TASK INPUT section start

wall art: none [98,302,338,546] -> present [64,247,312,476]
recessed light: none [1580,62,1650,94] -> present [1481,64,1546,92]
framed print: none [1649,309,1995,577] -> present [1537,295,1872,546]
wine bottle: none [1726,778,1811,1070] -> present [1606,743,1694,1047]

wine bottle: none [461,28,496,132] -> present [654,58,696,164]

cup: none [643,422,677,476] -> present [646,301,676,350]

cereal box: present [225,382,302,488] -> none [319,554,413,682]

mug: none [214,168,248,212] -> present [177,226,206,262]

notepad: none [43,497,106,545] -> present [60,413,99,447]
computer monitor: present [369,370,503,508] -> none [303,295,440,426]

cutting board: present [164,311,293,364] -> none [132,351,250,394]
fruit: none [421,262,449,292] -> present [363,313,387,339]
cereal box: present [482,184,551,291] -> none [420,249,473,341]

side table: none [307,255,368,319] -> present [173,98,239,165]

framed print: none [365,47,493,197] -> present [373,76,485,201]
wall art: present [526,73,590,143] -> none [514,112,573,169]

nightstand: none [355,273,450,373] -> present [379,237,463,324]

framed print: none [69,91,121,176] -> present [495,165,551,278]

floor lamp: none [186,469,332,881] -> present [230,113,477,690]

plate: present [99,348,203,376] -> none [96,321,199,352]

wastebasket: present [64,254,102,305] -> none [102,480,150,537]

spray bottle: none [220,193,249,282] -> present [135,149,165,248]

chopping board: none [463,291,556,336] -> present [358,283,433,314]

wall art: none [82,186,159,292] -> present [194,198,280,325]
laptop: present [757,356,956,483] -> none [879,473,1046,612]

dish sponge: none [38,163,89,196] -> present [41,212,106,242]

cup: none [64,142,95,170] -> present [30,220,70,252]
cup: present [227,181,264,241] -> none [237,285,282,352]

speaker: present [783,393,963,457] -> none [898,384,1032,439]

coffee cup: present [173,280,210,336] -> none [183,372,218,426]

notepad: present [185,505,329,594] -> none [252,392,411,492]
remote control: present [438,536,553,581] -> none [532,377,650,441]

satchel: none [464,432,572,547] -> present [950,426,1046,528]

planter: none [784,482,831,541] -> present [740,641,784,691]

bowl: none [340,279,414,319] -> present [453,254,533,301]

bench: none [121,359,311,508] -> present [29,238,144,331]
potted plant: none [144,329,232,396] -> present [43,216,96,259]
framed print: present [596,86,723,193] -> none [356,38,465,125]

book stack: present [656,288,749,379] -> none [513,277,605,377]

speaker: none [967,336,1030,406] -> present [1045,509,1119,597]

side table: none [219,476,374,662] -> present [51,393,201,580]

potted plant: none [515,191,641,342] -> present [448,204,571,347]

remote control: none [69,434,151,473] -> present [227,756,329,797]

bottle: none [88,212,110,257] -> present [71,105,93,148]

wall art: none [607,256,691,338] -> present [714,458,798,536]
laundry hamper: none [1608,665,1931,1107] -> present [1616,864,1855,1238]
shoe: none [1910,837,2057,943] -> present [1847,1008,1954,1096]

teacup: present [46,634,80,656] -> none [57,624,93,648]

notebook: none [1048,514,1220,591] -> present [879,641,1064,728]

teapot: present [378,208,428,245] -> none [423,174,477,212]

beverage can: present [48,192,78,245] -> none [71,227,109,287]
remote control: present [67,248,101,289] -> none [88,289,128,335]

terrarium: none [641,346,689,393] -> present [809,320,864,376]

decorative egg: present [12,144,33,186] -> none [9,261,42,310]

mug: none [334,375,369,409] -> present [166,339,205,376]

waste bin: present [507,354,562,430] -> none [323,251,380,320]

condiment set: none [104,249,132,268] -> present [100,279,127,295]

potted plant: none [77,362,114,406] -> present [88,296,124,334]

TASK INPUT section end

PROMPT:
Copy only this part of the entries above: the line with "teacup: present [46,634,80,656]", the line with "condiment set: none", and the lines between, all exactly as written.

SOLUTION BELOW:
teacup: present [46,634,80,656] -> none [57,624,93,648]

notebook: none [1048,514,1220,591] -> present [879,641,1064,728]

teapot: present [378,208,428,245] -> none [423,174,477,212]

beverage can: present [48,192,78,245] -> none [71,227,109,287]
remote control: present [67,248,101,289] -> none [88,289,128,335]

terrarium: none [641,346,689,393] -> present [809,320,864,376]

decorative egg: present [12,144,33,186] -> none [9,261,42,310]

mug: none [334,375,369,409] -> present [166,339,205,376]

waste bin: present [507,354,562,430] -> none [323,251,380,320]

condiment set: none [104,249,132,268] -> present [100,279,127,295]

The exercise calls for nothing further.